I have lived in London and have used it many times. On every occasion the Tube has been the friend that has taken me where I wanted to go in a simple, straightforward way. I could have used a posher way to travel from Elephant and Castle to Camden Town; and I would have had that posh car all to myself.
But a) It would have cost me a fortune and b) I would probably have arrived late because posh cars don’t have the right to jump London traffic jams (well… except for Olympic guests).
From a mere handful of stations 150 years ago the Tube has grown into a megalopolis in its own right. It now has around 270 stations and more than 400 km of track, 45% of which is underground.
Every year the Tube moves more than 1.2 billion passengers (just imagine!) and very few of them will ask themselves when they’re down in the tunnel; how does this all work? The answer is that for the Tube to work as it does, people have had to maintain it and upgrade it constantly through 150 years.
Top brains have developed more and more sophisticated ways of maintaining and upgrading the network so that it can serve new generations. It is this attention to maintenance and upgrading that makes it possible for the great, great, great grand-children of the engineers who built it to travel the same Paddington via King’s Cross route 150 years later…

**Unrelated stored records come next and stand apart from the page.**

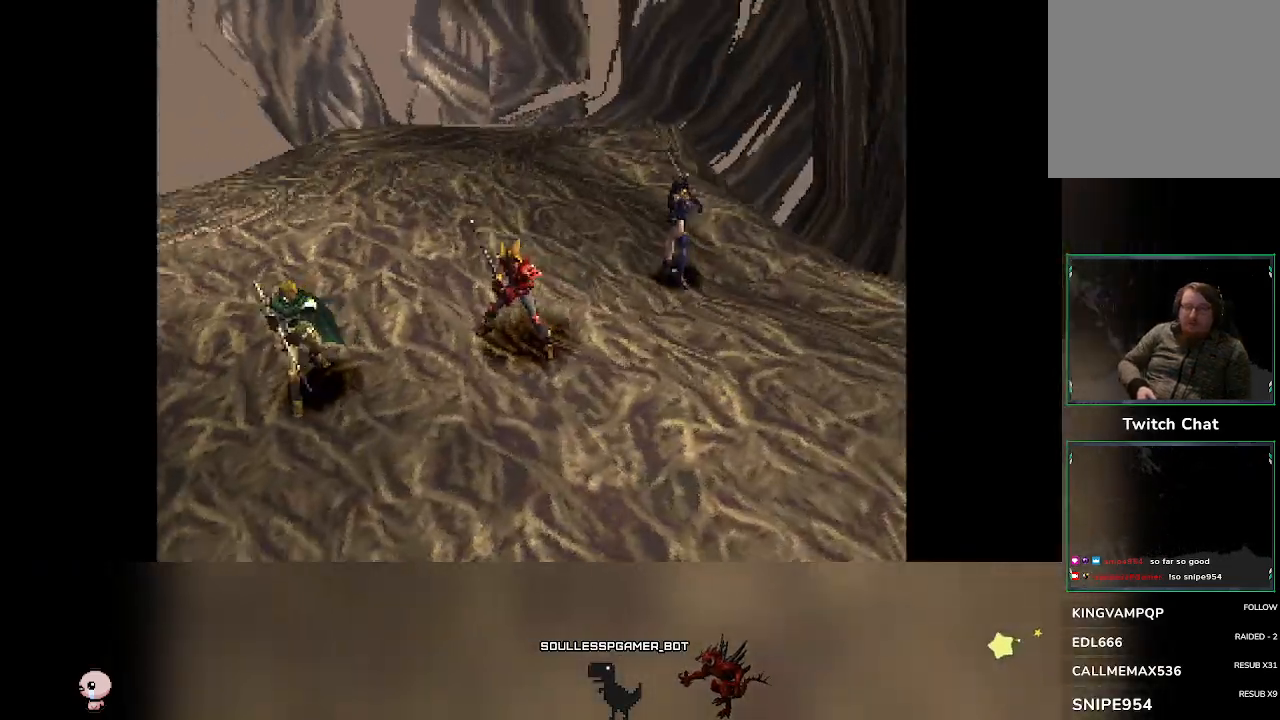
{"buttons": [], "left_stick": "center", "events": []}
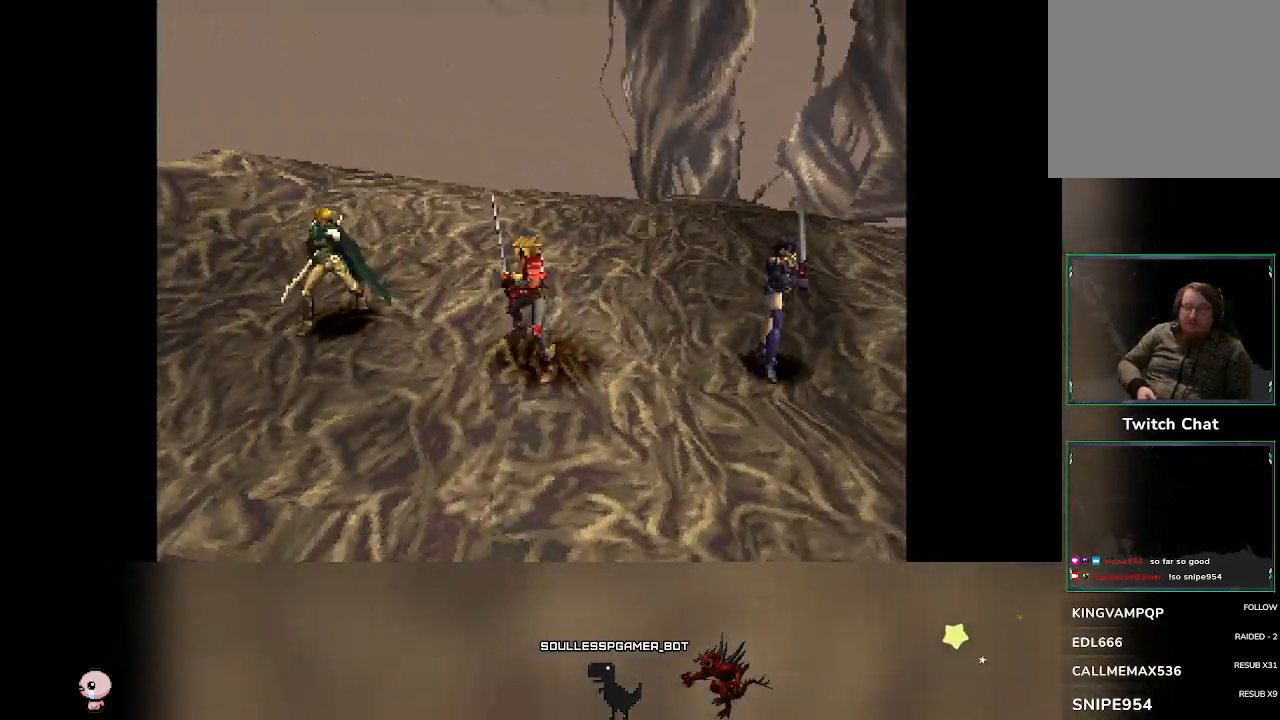
{"buttons": [], "left_stick": "center", "events": []}
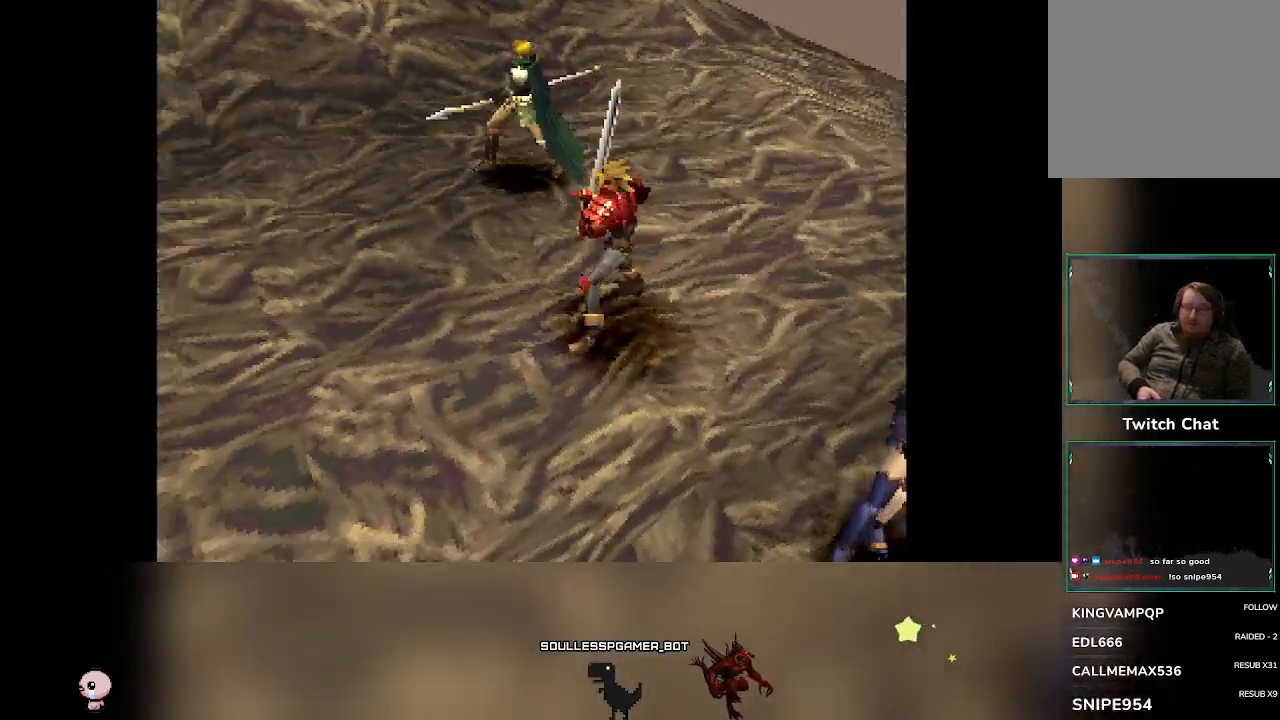
{"buttons": ["R2"], "left_stick": "center", "events": [[450, "R2", "down"]]}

But my first impressions of an underground railway come from the Yerevan Metro in the 1980s, when my father took my brother and me to the construction site of the Shengavit- Garegin Nzhdeh tunnel. You can imagine how I have carried the impression of that trip in my head over the decades.
It was so exciting to be in an underground tunnel as a kid. Then the Yerevan Metro was just a fun ride but later it was the Metro that took me to University and back for five years. I love the Yerevan Metro and for that reason I notice every single change that it has undergone during over the years.
Unfortunately the 1990s and 2000s were not kind to the Yerevan Metro in spite of all the efforts of many dedicated people to keep it running to a high standard. And I was really beginning to worry about the fate of our beloved Yerevan Metro when I heard the good news: the Yerevan municipality is undertaking a major programme to rehabilitate the Metro with the support of Armenia’s international partners.
I am delighted because this rehabilitation work, which builds on the efforts of so many people over the years, will ensure that the Yerevan Metro will be there to serve future generations of Yerevanis and their guests just as the London Tube has served Londoners and their guests for a century and half.
And let’s believe that like a vintage wine, the Yerevan Metro will get better and more beloved as it ages and that as it ages it will be better cared for. Transport for London which runs the Tube knows a thing or two about running an underground railway and I hope that they will share their knowledge, expertise and know-how with their Armenian colleagues on the rehabilitation of the Yerevan Metro.